(Text excerpt)

📚 The Education of the Future: How Do We Learn in a Post-Work Society?

inspired by Carvalho, Iglesias & Ivanov

John Maynard Keynes predicted in 1930 that technological advancement by the end of the century would enable people to work only 15 hours a week. He was mistaken about the timing. But possibly not the trend.

Flash-forward to 2070—what if Keynes’s dream was not a dream, but a blueprint delayed by the inertia of human systems? What happens when artificial intelligence does not just assist work but replaces it altogether? When machines are not just tools—but replacements?

This is the question posed by Carvalho, Iglesias, and Ivanov in their thought-provoking and ambitious paper, Education 2070: A Conceptual Framework. In a section called “The Education of the Future,” the authors don’t just theorise about how we’ll be teaching. They ask a more basic, harder question: why will we be teaching at all?

From Economic Utility to Existential Purpose

For most of the last century, the education system has functioned like a factory assembly line. Students come in at one end—raw, uncertain—and go out at the other—credentialed, specialist, job-ready. The educational machinery has always been geared to economic productivity: how do we make young people productive in the labour force?

But what if the job market itself disappears—or becomes so completely changed that human labour is no longer required—then what?

The authors propose that education needs to break free from work. In this future they envision, education is no longer preparation for work, but for wisdom. It is an activity not of utility but of human flourishing. That is, we can cease to ask, “What job will this prepare me for?” and start to ask, “What kind of person will I become?”

The Optimist’s Wager

It would be easy—and perhaps more fashionable—to paint the future as dystopian. A world where machines rule supreme, and humans are made redundant, anxious, and irrelevant. But the authors take a different approach: optimism.

(End Text excerpt)
(Data)

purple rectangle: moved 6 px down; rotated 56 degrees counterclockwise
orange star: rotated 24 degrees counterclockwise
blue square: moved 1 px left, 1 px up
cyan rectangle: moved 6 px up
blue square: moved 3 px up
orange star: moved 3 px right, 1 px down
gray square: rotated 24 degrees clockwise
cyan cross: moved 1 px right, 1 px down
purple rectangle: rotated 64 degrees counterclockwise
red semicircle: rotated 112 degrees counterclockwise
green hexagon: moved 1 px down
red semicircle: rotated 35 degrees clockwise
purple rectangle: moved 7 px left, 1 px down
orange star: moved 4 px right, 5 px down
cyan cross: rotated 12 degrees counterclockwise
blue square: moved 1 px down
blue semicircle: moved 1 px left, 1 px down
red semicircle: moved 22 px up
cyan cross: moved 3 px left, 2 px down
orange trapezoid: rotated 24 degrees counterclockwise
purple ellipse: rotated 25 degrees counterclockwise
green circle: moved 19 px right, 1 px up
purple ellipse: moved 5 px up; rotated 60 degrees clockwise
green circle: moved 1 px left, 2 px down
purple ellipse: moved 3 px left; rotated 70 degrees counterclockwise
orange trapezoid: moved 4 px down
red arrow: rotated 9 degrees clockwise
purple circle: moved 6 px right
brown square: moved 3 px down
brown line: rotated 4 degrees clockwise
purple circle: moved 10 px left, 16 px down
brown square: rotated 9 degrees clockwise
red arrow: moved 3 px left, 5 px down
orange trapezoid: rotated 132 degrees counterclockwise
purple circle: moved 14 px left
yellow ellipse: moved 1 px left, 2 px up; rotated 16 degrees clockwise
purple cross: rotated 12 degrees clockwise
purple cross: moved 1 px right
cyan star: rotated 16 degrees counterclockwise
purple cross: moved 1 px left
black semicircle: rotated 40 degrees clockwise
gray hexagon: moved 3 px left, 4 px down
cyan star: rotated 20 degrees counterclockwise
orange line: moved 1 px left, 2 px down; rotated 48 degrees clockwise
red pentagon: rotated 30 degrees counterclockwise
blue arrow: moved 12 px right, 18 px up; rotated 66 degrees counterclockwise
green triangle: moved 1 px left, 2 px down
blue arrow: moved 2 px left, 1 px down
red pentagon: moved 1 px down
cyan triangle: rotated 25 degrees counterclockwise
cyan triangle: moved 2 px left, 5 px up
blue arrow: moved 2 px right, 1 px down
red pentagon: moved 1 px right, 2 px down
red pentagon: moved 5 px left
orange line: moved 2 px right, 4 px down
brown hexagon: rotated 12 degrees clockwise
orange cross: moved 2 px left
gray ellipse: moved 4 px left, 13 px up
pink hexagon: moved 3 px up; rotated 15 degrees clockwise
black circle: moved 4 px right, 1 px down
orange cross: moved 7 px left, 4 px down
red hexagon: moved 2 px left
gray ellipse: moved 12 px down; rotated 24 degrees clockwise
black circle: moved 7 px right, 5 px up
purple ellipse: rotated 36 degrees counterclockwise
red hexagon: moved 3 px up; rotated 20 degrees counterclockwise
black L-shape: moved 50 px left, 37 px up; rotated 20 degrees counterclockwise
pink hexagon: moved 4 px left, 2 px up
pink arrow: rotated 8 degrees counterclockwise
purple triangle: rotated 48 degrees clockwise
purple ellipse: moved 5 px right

(End Data)

Copy out the passage of the essay on education in a post-work society, beginning at the words "inspired by Carvalho, Iglesias" and stopping after "teaching at all?".

inspired by Carvalho, Iglesias & Ivanov

John Maynard Keynes predicted in 1930 that technological advancement by the end of the century would enable people to work only 15 hours a week. He was mistaken about the timing. But possibly not the trend.

Flash-forward to 2070—what if Keynes’s dream was not a dream, but a blueprint delayed by the inertia of human systems? What happens when artificial intelligence does not just assist work but replaces it altogether? When machines are not just tools—but replacements?

This is the question posed by Carvalho, Iglesias, and Ivanov in their thought-provoking and ambitious paper, Education 2070: A Conceptual Framework. In a section called “The Education of the Future,” the authors don’t just theorise about how we’ll be teaching. They ask a more basic, harder question: why will we be teaching at all?